Sunday, May 15, 2016

At our doorstep

Yesterday we had this in our mailbox:


Haven't opened yet, but suspect that is a can of formula.  This guess is based on the fact that two weeks ago we had these delivered to our front porch in a similar package:


I have not signed up for anything baby related recently and the baby registry we have I set up in Target two years ago and depressingly keep pushing the due date back a year each spring.  

I suspect it is the registry that has put us on some sort of list to receive these samples, but I can't help but secretly hope that they are some sort of sign that these items will be put to good use sooner rather than later:).

Sunday, May 8, 2016

Mother's Day

This is the first Mother's Day in years that hasn't been filled primarily with frustration, sadness, and self-pity.  Our circumstances have not changed, but the way we chose to celebrate the day did.

My parents came down to visit for the weekend and we hosted a brunch to honor my mom, my mother-in-law and my husband's stepfather's mother-Mema.

It was a very nice day of good food and drink (if I do say so myself), visiting, games, and laughing.

In the days leading up I will admit I spent some time day dreaming of a "drop in the lap" phone call with my family all present to share in the joy, but during actual Mother's Day had very little time to consider it.
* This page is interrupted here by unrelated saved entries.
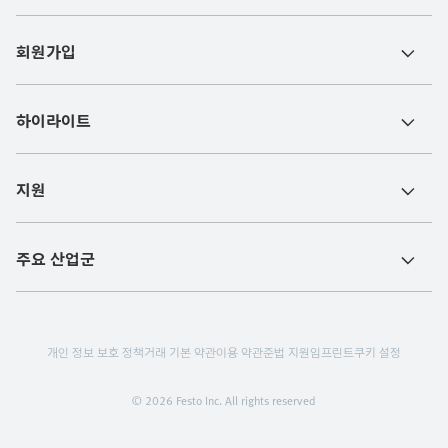
회원가입
하이라이트
지원
주요 산업군
개인 정보 보호 정책
거래 기본 약관
이용 약관
준법 지원
임프린트
쿠키 설정
© 2026 Festo Inc. All rights reserved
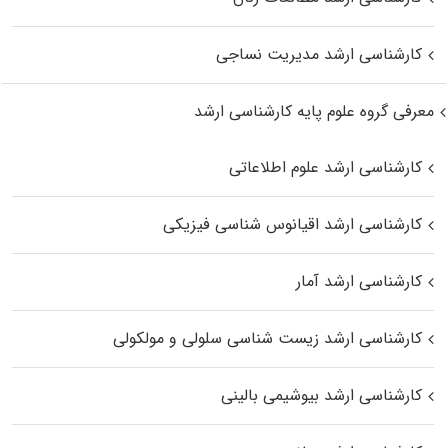
کارشناسی ارشد مدیریت نساجی
معرفی گروه علوم پایه کارشناسی ارشد
کارشناسی ارشد علوم اطلاعاتی
کارشناسی ارشد اقیانوس‌ شناسی فیزیکی
کارشناسی ارشد آمار
کارشناسی ارشد زیست شناسی سلولی و مولکولی
کارشناسی ارشد بیوشیمی بالینی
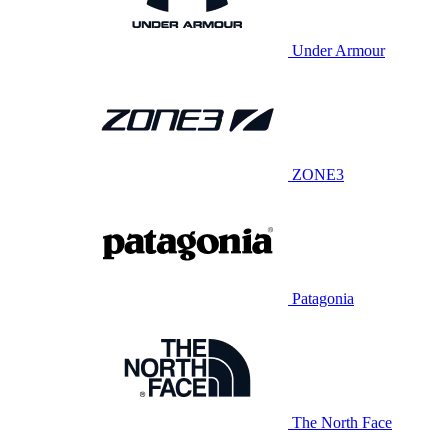
Under Armour
ZONE3
Patagonia
The North Face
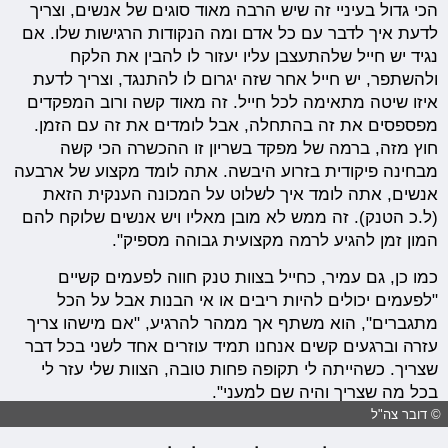
הכי גדול בעיניי זה שיש הרבה מאוד סוגים של אנשים, וצריך
לדעת איך לדבר עם כל אדם ומה הנקודות הרגישות שלו. אם
נגיד יש חייל שלהתעצבן עליו יעזור לו להבין את הלקח
ולהשתפר, יש חייל אחר שזה יגרום לו להתנגד, וצריך לדעת
איזו שיטה מתאימה לכל חייל. זה מאוד קשה ורוב המפקדים
מפספסים את זה בהתחלה, אבל לומדים את זה עם הזמן.
חוץ מזה, ברמה של מפקד בשריון זו ההכשרה הכי קשה
מבחינה פיקודית בזרוע היבשה. אתה לומד מקצוע של ארבעה
אנשים, אתה לומד איך לשלוט על המכונה הענקית הזאת
(ל.כ הטנק). זה ממש לא מובן מאליו ויש אנשים שלוקח להם
המון זמן להגיע לרמה מקצועית גבוהה מספיק".
כמו כן, גם עמיר, כחייל בצוות טנק חווה לפעמים קשיים
"לפעמים יכולים להיות ריבים או אי הבנות אבל על הכל
מתגברים", הוא משתף אך ממהר להרגיע, "אם מישהו צריך
עזרה וברגעים קשים אנחנו תמיד עוזרים אחד לשני בכל דבר
שצריך. כשהייתה לי תקופה פחות טובה, הצוות שלי עזר לי
בכל מה שצריך והיה שם למעני".
© דובר צה"ל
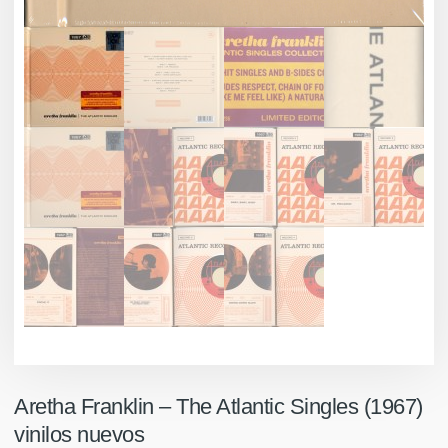
Aretha Franklin – The Atlantic Singles (1967)
vinilos nuevos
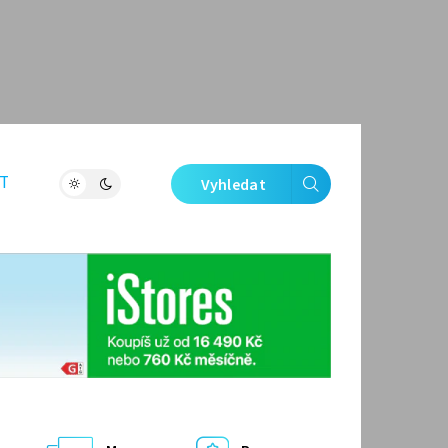
T
Vyhledat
It's nice to have a formerly dreaded day turn into a day of good memories:).


Friday, May 6, 2016

And so we wait...

Today is Show us Your Life at Kelly's Korner.  I have been reading Kellys' Korner for several years now.  I love how she shares the story of her life while at the same time provides ways of bringing women together both near and far.  This week's SUYL topic hit very close to home, though I hesitated to join in because technically we are not yet an adoptive family though nothing would make me happier:).

Adoption is something God placed on my heart from a very young age; however, I had always assumed that I would adopt in additional to having biological children.  My husband spent his last year of high school living with a family that had both biological and adopted children.  He loved the time he spent with the family so his heart has always been open to adoption as well.  God clearly placed these feelings and opportunities on our heart intentionally as He knew what our future held.

Long story short we met and fell in love in 2004 and got married five years later.  After buying our first home and enjoying a year of being a married couple we decided we were ready to start a family in August of 2010.

After a year of trying unsuccessfully we visited a Reproductive Endocrinologist who "diagnosed" us with unexplained infertility (in my personal opinion if it is unexplained it isn't a diagnosis, but then again I work in education not medicine).  After several failed IUIs, not a single positive pregnancy test, and about three more years of lapsed time were faced with the decision to put our monetary resources towards IVF or adoption--we joyfully chose the latter.

In May of 2014 we began to prepare for adding to our little family through the blessing of Domestic Infant Adoption.  We were home study approved and went "live" in September of the same year.  We renewed our home study last summer and that has been the sole source of activity on this journey to date.  Well maybe not the sole activity as we have each grown separately and in our marriage so the time we have been waiting has not been wasted, but in regard to actual adoption we are still at the starting line.

I look forward to reading each of your stories while we wait for our own "happily ever after"!